TEXT FOR ANALYSIS:

Here's a general chain of how energy flows in an ecosystem:

1. Energy enters the ecosystem via sunlight as  solar energy. 
2. Primary producers (a.k.a., the first trophic level) turn that solar energy into chemical energy via photosynthesis. Common examples are land plants, photosynthetic bacteria and algae. These producers are photosynthetic autotrophs, which means they create their own food/organic molecules with the sun's energy and carbon dioxide.
3. Some of that chemical energy that the producers create is then incorporated into the matter that makes up those producers. The rest is lost as heat and used in those organisms' metabolism.
4. They're then consumed by primary consumers (a.k.a., second trophic level). Common examples are herbivores and omnivores that eat plants. The energy that has been stored in those organisms' matter is transferred to that next trophic level. Some energy is lost as heat and as waste.
5. The next trophic level includes other consumers/predators that will eat the organisms on the second trophic level (secondary consumers, tertiary consumers, and so on). With each step you go up the food chain, some energy is lost.
6. When organisms die, decomposers like worms, bacteria and fungi break down the dead organisms and both recycle nutrients into the ecosystem and take energy for themselves. As always, some energy is still lost as heat.

Without producers, there would be no way for any amount of energy to enter the ecosystem in a usable form. Energy must continually enter the ecosystem via sunlight and those primary producers, or else the entire food web/chain in the ecosystem would collapse and cease to exist.

Temperate forest ecosystems are a great example for displaying how energy flow works.

It all starts with the solar energy that enters the ecosystem. This sunlight plus carbon dioxide will be used by a number of primary producers in a forest environment, including:

• Trees (such as maple, oak, ash and pine).
• Grasses.
• Vines.
• Algae in ponds/streams.

Next come the primary consumers. In the temperate forest, this would include herbivores like deer, various herbivorous insects, squirrels, chipmunks, rabbits and more. These organisms eat the primary producers and incorporate their energy into their own bodies. Some energy is lost as heat and waste.

Secondary and tertiary consumers then eat those other organisms. In a temperate forest, this includes animals like raccoons, predatory insects, foxes, coyotes, wolves, bears and birds of prey.

WHAT YOU NEED TO DO:
• 1. Answer from the text on ecosystem energy flow:
(a) What other name does the text give for primary producers?
(b) Which trees does it name as primary producers in a temperate forest?
(c) What do decomposers do when organisms die?
• 2. Tell whether each statement agrees with the text on ecosystem energy flow. Answer yes or no, and quote the words that decide it.
(a) Primary producers make their own food from the sun's energy and carbon dioxide.
(b) Energy passes up the food chain without any loss.
(c) Wolves are counted among the primary consumers of a temperate forest.
• 3. Continue the text on ecosystem energy flow, starting after its last sentence.
The listing after this has no part in the work here.

RECORDS:
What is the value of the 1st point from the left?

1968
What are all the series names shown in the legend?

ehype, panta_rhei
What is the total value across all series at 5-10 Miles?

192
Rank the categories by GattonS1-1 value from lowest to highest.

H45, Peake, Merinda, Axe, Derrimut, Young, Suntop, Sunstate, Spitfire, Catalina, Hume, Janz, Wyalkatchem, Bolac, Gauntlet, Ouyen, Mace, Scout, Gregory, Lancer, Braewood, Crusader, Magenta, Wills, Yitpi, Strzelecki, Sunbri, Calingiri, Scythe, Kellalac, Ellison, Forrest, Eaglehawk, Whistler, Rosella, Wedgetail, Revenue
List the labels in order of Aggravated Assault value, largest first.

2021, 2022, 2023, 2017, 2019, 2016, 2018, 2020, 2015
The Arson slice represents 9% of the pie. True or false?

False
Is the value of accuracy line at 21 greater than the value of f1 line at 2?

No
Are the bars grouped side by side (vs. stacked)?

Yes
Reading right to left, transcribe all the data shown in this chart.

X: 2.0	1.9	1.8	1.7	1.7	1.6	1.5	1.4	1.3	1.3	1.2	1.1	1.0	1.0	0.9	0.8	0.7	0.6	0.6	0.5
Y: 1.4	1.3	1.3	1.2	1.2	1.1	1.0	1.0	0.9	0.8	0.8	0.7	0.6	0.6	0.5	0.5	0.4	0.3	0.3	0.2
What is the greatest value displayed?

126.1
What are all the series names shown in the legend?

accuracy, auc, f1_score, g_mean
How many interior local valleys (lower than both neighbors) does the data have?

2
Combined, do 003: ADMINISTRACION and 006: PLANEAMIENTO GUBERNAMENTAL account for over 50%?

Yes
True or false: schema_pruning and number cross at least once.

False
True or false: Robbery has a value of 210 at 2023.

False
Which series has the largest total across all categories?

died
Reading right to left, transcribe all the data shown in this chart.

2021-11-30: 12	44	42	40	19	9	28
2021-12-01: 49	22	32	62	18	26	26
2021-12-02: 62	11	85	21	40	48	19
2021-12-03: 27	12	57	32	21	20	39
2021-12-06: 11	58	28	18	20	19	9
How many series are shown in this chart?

TASK-BY-TASK OUTPUTS:
• 1.
(a) The first trophic level.
(b) Maple, oak, ash and pine.
(c) They break down the dead organisms, recycle nutrients into the ecosystem and take energy for themselves.

• 2.
(a) Yes: "they create their own food/organic molecules with the sun's energy and carbon dioxide."
(b) No: "With each step you go up the food chain, some energy is lost."
(c) No: "Secondary and tertiary consumers then eat those other organisms. In a temperate forest, this includes animals like raccoons, predatory insects, foxes, coyotes, wolves, bears and birds of prey."

• 3.
When any of these organisms die, decomposers break down the dead organisms' bodies, and the energy flows to the decomposers. In a temperate forest, this would include worms, fungi and various types of bacteria.

The pyramidal "flow of energy" concept can be demonstrated with this example, too. The most available energy and biomass is at the lowest level of the food/energy pyramid: the producers in the form of flowering plants, grasses, bushes and more. The level with the least energy/biomass is at the top of the pyramid/food chain in the form of high-level consumers like bears and wolves.

While marine ecosystems like a coral reef are very different from terrestrial ecosystems like temperate forests, you can see how the concept of energy flow works in the exact same way.

Primary producers in a coral reef environment are mostly microscopic plankton, microscopic plant-like organisms found in the coral and free-floating in the water around the coral reef. From there, various fish, mollusks and other herbivorous creatures, like sea urchins that live in the reef, consume those producers (mostly algae in this ecosystem) for energy.

Energy then flows to the next trophic level, which in this ecosystem would be larger predatory fish like sharks and barracuda along with the moray eel, snapper fish, sting rays, squid and more.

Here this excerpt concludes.